Two new polls came out this week that provide a sense of what’s on the minds of voters. A Gallup survey conducted last month, before the killing of Qasem Soleimani, found that 34 percent of adult Americans ranked national security/terrorism as "extremely important" to their vote for president. That was one percentage point lower than the highest-ranked issue, healthcare. Foreign affairs and trade were lower at 21 and 18 percent respectively. Polls like this are hard to interpret because they don’t ask respondents to weigh issues against one another, and the risk exists that voters feel compelled to say that all issues matter to them.

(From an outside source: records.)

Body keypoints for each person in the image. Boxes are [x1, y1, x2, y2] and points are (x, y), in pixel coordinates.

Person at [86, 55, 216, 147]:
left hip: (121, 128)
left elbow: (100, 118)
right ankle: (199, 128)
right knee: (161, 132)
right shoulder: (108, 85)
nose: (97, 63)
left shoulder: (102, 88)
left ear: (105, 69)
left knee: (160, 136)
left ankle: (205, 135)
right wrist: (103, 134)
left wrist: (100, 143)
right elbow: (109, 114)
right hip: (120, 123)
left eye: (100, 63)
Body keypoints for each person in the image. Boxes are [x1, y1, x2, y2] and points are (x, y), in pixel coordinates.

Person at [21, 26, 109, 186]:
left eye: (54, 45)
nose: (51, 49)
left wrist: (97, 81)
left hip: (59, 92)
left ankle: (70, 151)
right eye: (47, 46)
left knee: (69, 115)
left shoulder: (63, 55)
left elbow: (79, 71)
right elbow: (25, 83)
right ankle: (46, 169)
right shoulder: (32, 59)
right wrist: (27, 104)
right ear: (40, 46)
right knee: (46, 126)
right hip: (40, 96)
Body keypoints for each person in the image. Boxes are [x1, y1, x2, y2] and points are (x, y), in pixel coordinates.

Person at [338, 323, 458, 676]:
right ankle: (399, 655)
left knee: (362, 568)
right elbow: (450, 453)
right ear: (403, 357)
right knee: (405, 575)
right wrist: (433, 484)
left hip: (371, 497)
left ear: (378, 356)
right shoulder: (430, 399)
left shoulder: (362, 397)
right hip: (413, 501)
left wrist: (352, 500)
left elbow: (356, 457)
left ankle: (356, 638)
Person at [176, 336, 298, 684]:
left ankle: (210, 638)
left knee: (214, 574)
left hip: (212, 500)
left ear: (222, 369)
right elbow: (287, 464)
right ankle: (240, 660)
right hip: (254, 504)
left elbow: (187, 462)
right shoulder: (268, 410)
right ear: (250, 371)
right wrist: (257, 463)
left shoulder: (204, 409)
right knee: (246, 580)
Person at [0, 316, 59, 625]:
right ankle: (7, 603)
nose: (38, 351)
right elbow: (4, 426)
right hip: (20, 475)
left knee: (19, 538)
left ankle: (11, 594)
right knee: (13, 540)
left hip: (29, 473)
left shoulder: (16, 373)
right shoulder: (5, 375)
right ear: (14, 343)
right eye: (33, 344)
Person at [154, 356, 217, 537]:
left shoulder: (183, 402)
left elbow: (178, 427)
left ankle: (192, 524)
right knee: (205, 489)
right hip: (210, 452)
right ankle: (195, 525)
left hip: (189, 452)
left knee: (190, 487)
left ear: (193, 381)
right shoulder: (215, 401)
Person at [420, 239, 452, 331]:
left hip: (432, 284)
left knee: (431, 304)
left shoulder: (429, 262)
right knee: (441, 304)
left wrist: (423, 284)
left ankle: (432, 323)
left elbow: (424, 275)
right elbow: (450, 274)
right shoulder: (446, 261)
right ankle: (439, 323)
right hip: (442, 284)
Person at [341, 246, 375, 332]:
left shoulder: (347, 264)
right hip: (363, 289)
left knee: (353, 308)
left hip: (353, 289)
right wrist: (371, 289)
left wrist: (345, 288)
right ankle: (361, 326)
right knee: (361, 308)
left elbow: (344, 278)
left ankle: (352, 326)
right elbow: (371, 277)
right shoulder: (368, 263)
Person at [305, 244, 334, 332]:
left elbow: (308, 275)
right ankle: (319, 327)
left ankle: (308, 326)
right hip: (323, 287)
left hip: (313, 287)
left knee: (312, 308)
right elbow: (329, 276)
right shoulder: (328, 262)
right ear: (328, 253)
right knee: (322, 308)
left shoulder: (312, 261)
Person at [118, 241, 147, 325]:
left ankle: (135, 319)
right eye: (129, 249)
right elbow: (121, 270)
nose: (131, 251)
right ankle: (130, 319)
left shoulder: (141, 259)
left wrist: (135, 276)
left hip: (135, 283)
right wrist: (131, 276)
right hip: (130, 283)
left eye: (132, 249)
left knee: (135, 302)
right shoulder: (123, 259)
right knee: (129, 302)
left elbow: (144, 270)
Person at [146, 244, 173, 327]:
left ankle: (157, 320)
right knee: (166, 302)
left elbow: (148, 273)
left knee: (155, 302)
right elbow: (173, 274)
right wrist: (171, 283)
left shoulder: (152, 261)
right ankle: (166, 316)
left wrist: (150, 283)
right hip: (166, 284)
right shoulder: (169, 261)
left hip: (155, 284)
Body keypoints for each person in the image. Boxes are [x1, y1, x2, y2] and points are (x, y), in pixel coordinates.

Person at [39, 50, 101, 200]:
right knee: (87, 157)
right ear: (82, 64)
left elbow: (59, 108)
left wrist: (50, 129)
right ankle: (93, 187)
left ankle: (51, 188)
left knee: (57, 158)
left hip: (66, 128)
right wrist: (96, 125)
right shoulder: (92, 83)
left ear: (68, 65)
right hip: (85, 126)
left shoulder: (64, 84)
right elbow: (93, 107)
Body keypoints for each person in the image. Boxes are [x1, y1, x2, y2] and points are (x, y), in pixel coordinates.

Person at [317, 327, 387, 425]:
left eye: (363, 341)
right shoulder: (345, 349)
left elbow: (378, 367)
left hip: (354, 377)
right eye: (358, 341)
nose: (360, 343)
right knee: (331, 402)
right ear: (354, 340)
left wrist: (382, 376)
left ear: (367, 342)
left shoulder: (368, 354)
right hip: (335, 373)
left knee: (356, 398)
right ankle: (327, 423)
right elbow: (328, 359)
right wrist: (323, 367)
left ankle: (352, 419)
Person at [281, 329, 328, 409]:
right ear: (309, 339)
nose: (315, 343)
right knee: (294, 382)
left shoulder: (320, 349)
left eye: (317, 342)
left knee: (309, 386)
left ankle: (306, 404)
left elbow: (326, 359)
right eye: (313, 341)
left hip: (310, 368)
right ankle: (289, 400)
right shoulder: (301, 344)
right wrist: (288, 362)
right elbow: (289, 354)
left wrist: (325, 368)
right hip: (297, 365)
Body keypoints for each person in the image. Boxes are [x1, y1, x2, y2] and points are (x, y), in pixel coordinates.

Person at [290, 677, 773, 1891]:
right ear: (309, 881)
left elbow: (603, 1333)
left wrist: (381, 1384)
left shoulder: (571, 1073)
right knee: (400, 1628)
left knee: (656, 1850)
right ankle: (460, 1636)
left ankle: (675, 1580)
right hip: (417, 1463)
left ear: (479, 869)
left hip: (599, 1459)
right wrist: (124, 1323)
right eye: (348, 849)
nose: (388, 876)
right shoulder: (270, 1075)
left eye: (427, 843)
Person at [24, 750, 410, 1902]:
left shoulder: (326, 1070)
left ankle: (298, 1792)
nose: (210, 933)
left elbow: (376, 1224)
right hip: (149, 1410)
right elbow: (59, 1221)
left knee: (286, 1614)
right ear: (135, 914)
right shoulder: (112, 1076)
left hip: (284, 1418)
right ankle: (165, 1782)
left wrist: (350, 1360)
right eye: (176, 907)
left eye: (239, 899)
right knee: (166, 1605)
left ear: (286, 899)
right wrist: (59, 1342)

On that score, eight of the fifteen topics Gallup offered were deemed by at least 70 percent of those surveyed as either “extremely important” or “important.”

A Morning Consult/Politico poll of likely Democratic primary voters conducted from January 10 to 12 found that 32 percent of Democrats trust Biden the most to handle foreign relations, followed by Sanders at 20 percent, and Warren at 11 percent. Morning Consult/Politico doesn’t look to have asked the question before, and without a trend it’s hard to know what to make of the result.

Campaign Update

Cory Booker exited the race on Monday. The New Jersey senator closed out his campaign by saying: "2020 is the most important election of our lifetimes—we have to beat Donald Trump…but beating Trump is the floor, not the ceiling.” With Booker’s departure, there are now just twelve Democrats running. That number is actually smaller than the number of Democrats who have quit the race, which is sixteen.

Iowans go to their caucus sites in just 17 days. Election Day is 291 days away.

Margaret Gach assisted in the preparation of this post.